North American Coalition for Maintaining Mother Earth

Posted by Mikalah On April - 30 - 2013 0 Comment

You may have heard on the news or read in the paper about brownfields, and the environmental problems they pose, and the legalities companies face in order to take care of them. However, it’s sometimes difficult to understand what a brownfield entails, who is responsible for cleanup, and what can be done to turn a brownfield into a functioning part of society.

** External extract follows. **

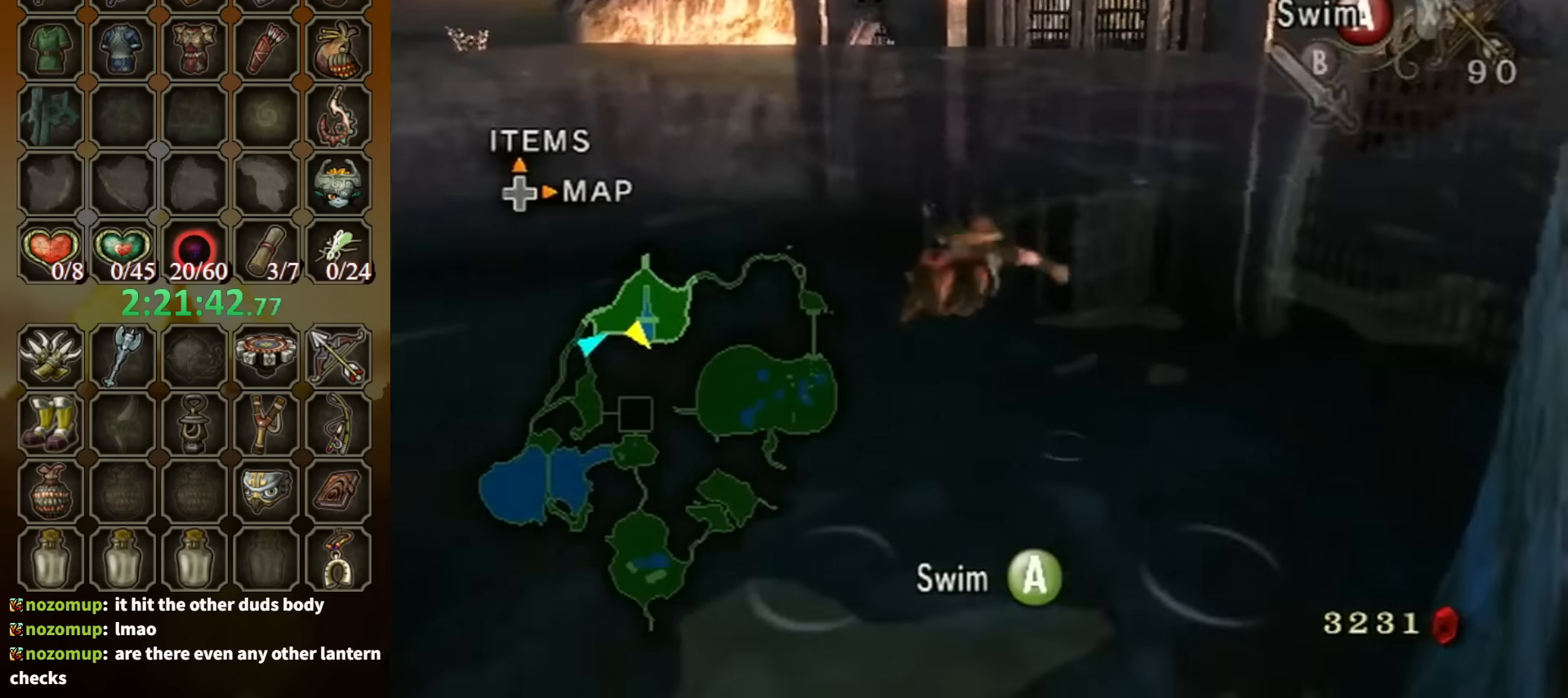
{"buttons": ["DPAD_UP"], "left_stick": "center", "right_stick": "center", "events": [[67, "A", "down"], [67, "left_stick", "center"], [134, "A", "up"], [200, "A", "down"], [267, "A", "up"], [334, "A", "down"], [367, "A", "up"], [434, "A", "down"], [467, "A", "up"], [500, "DPAD_UP", "down"]]}
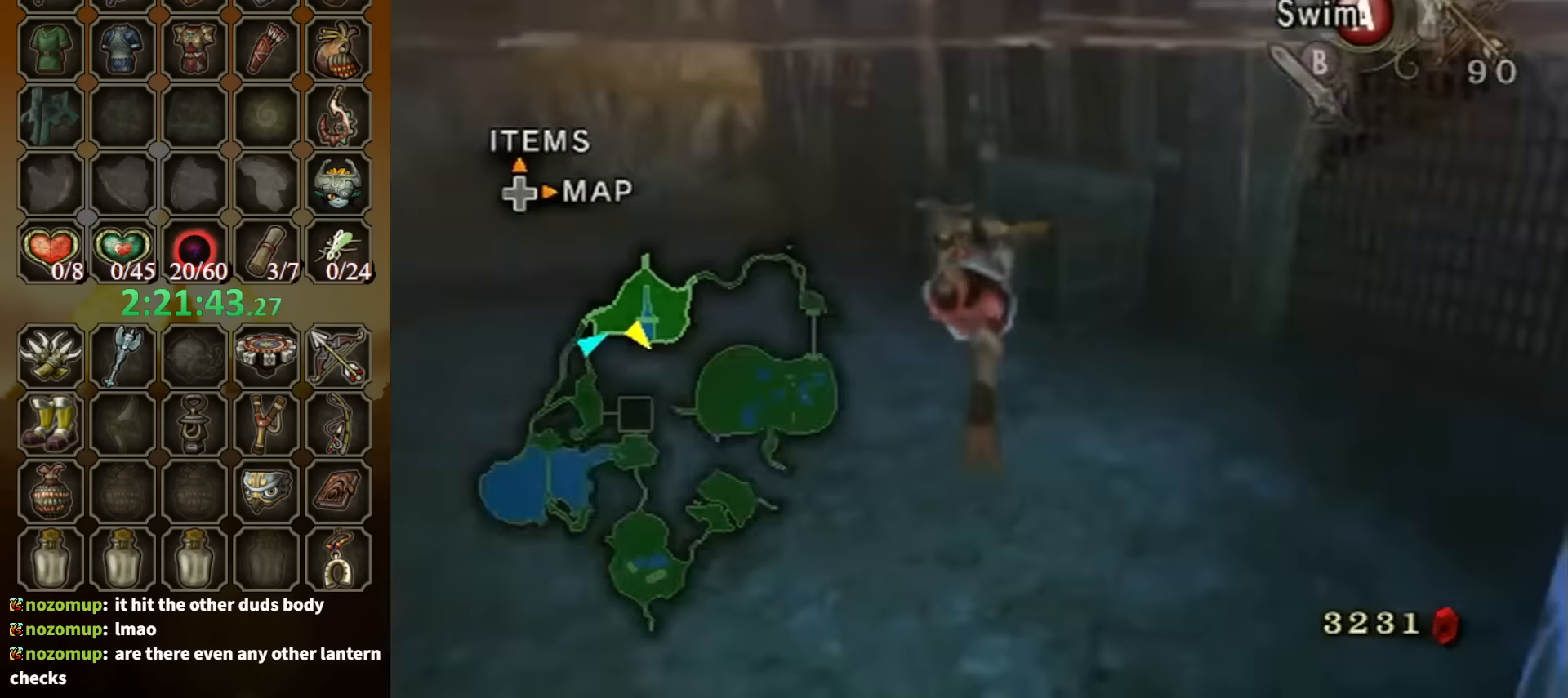
{"buttons": [], "left_stick": "center", "right_stick": "center", "events": [[100, "DPAD_UP", "up"], [233, "L1", "down"], [266, "left_stick", "up-right"], [400, "left_stick", "center"], [466, "L1", "up"]]}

What are Brownfield Sites?

Brownfield sites are unused or abandoned commercial or industrial sites that at one point saw a great deal of activity, but have been since deemed environmentally contaminated and unfit to conduct commercial activities. Typically brownfields are contaminated with low levels of hazardous materials deep beneath the surface from leaking underground storage tanks or from leaking storage tanks above ground.

Who is Responsible

Typically, the previous owners of the site are responsible for any cleanup costs that need to be carried out. However, it can be a bit difficult to locate the owners who may have gone out of business long ago. Quite often legalities come in, and the current or future owners of the carry the financial burden of redeveloping the site, often with the help of local governments. Banks often enter the picture, and help fund the sites, which may see a promising return on investment many years down the road.

What Can Be Done?

Brownfield redevelopment and remediation services are available for many of these types of properties, and involve diagnosing the property, determining where funding will be coming from and the costs involved for cleanup, and then implementing the cleanup over a period of time. Although initial costs will strongly outweigh any benefits, the financial value of the property can be large for local governments who collect taxes and to the local community that look for new ways to expand the economic activity of their area.